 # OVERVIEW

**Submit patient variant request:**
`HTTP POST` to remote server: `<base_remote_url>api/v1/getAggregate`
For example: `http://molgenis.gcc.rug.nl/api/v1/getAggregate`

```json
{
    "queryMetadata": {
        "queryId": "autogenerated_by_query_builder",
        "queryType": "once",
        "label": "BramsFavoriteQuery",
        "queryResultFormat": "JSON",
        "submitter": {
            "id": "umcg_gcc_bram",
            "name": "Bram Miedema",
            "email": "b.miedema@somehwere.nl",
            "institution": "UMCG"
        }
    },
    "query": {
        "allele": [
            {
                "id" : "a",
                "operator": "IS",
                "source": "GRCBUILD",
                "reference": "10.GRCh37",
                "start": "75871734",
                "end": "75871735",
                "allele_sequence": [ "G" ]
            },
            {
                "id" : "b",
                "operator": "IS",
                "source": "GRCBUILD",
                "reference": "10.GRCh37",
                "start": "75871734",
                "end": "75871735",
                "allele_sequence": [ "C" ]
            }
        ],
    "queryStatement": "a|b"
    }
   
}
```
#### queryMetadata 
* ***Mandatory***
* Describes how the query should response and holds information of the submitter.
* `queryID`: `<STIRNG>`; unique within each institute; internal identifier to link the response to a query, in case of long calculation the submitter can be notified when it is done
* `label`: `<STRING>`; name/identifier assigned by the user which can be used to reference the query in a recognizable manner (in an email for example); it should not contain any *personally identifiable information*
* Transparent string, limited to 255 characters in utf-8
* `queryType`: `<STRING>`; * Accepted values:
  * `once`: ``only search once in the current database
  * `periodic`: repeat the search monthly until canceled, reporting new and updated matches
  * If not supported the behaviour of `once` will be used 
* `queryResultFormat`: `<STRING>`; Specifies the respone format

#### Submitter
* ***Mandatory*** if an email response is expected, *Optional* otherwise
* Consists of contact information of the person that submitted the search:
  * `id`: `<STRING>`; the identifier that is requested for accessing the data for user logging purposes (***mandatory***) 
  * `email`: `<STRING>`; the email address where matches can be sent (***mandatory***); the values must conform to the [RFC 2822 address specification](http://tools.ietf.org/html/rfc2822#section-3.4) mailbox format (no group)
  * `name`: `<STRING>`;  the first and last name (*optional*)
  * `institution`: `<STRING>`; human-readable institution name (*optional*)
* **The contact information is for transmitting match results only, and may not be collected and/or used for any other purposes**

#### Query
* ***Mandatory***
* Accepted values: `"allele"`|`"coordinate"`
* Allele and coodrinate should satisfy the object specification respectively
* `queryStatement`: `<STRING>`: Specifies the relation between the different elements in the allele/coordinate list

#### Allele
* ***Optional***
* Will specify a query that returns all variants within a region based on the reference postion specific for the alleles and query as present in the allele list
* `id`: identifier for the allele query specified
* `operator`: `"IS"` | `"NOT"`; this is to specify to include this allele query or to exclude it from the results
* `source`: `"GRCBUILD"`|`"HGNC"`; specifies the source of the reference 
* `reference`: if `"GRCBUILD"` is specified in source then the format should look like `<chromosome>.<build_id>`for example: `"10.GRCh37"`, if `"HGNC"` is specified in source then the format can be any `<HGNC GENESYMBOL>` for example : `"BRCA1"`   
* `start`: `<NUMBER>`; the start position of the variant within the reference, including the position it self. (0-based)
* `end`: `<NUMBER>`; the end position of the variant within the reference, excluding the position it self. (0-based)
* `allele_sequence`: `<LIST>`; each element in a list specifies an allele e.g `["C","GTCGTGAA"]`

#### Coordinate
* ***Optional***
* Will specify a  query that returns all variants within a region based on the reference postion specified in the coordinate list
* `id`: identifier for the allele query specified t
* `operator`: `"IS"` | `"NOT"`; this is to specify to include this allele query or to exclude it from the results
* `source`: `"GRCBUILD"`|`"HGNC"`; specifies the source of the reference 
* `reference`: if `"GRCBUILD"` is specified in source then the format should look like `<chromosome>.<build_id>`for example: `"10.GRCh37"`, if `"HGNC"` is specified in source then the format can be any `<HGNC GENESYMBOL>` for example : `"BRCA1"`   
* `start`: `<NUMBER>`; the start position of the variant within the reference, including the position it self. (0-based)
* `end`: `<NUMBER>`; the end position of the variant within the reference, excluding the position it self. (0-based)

** Task item **
All of the records are to be reproduced exactly as they were given.

** Response below **
 # OVERVIEW

**Submit patient variant request:**
`HTTP POST` to remote server: `<base_remote_url>api/v1/getAggregate`
For example: `http://molgenis.gcc.rug.nl/api/v1/getAggregate`

```json
{
    "queryMetadata": {
        "queryId": "autogenerated_by_query_builder",
        "queryType": "once",
        "label": "BramsFavoriteQuery",
        "queryResultFormat": "JSON",
        "submitter": {
            "id": "umcg_gcc_bram",
            "name": "Bram Miedema",
            "email": "b.miedema@somehwere.nl",
            "institution": "UMCG"
        }
    },
    "query": {
        "allele": [
            {
                "id" : "a",
                "operator": "IS",
                "source": "GRCBUILD",
                "reference": "10.GRCh37",
                "start": "75871734",
                "end": "75871735",
                "allele_sequence": [ "G" ]
            },
            {
                "id" : "b",
                "operator": "IS",
                "source": "GRCBUILD",
                "reference": "10.GRCh37",
                "start": "75871734",
                "end": "75871735",
                "allele_sequence": [ "C" ]
            }
        ],
    "queryStatement": "a|b"
    }
   
}
```
#### queryMetadata 
* ***Mandatory***
* Describes how the query should response and holds information of the submitter.
* `queryID`: `<STIRNG>`; unique within each institute; internal identifier to link the response to a query, in case of long calculation the submitter can be notified when it is done
* `label`: `<STRING>`; name/identifier assigned by the user which can be used to reference the query in a recognizable manner (in an email for example); it should not contain any *personally identifiable information*
* Transparent string, limited to 255 characters in utf-8
* `queryType`: `<STRING>`; * Accepted values:
  * `once`: ``only search once in the current database
  * `periodic`: repeat the search monthly until canceled, reporting new and updated matches
  * If not supported the behaviour of `once` will be used 
* `queryResultFormat`: `<STRING>`; Specifies the respone format

#### Submitter
* ***Mandatory*** if an email response is expected, *Optional* otherwise
* Consists of contact information of the person that submitted the search:
  * `id`: `<STRING>`; the identifier that is requested for accessing the data for user logging purposes (***mandatory***) 
  * `email`: `<STRING>`; the email address where matches can be sent (***mandatory***); the values must conform to the [RFC 2822 address specification](http://tools.ietf.org/html/rfc2822#section-3.4) mailbox format (no group)
  * `name`: `<STRING>`;  the first and last name (*optional*)
  * `institution`: `<STRING>`; human-readable institution name (*optional*)
* **The contact information is for transmitting match results only, and may not be collected and/or used for any other purposes**

#### Query
* ***Mandatory***
* Accepted values: `"allele"`|`"coordinate"`
* Allele and coodrinate should satisfy the object specification respectively
* `queryStatement`: `<STRING>`: Specifies the relation between the different elements in the allele/coordinate list

#### Allele
* ***Optional***
* Will specify a query that returns all variants within a region based on the reference postion specific for the alleles and query as present in the allele list
* `id`: identifier for the allele query specified
* `operator`: `"IS"` | `"NOT"`; this is to specify to include this allele query or to exclude it from the results
* `source`: `"GRCBUILD"`|`"HGNC"`; specifies the source of the reference 
* `reference`: if `"GRCBUILD"` is specified in source then the format should look like `<chromosome>.<build_id>`for example: `"10.GRCh37"`, if `"HGNC"` is specified in source then the format can be any `<HGNC GENESYMBOL>` for example : `"BRCA1"`   
* `start`: `<NUMBER>`; the start position of the variant within the reference, including the position it self. (0-based)
* `end`: `<NUMBER>`; the end position of the variant within the reference, excluding the position it self. (0-based)
* `allele_sequence`: `<LIST>`; each element in a list specifies an allele e.g `["C","GTCGTGAA"]`

#### Coordinate
* ***Optional***
* Will specify a  query that returns all variants within a region based on the reference postion specified in the coordinate list
* `id`: identifier for the allele query specified t
* `operator`: `"IS"` | `"NOT"`; this is to specify to include this allele query or to exclude it from the results
* `source`: `"GRCBUILD"`|`"HGNC"`; specifies the source of the reference 
* `reference`: if `"GRCBUILD"` is specified in source then the format should look like `<chromosome>.<build_id>`for example: `"10.GRCh37"`, if `"HGNC"` is specified in source then the format can be any `<HGNC GENESYMBOL>` for example : `"BRCA1"`   
* `start`: `<NUMBER>`; the start position of the variant within the reference, including the position it self. (0-based)
* `end`: `<NUMBER>`; the end position of the variant within the reference, excluding the position it self. (0-based)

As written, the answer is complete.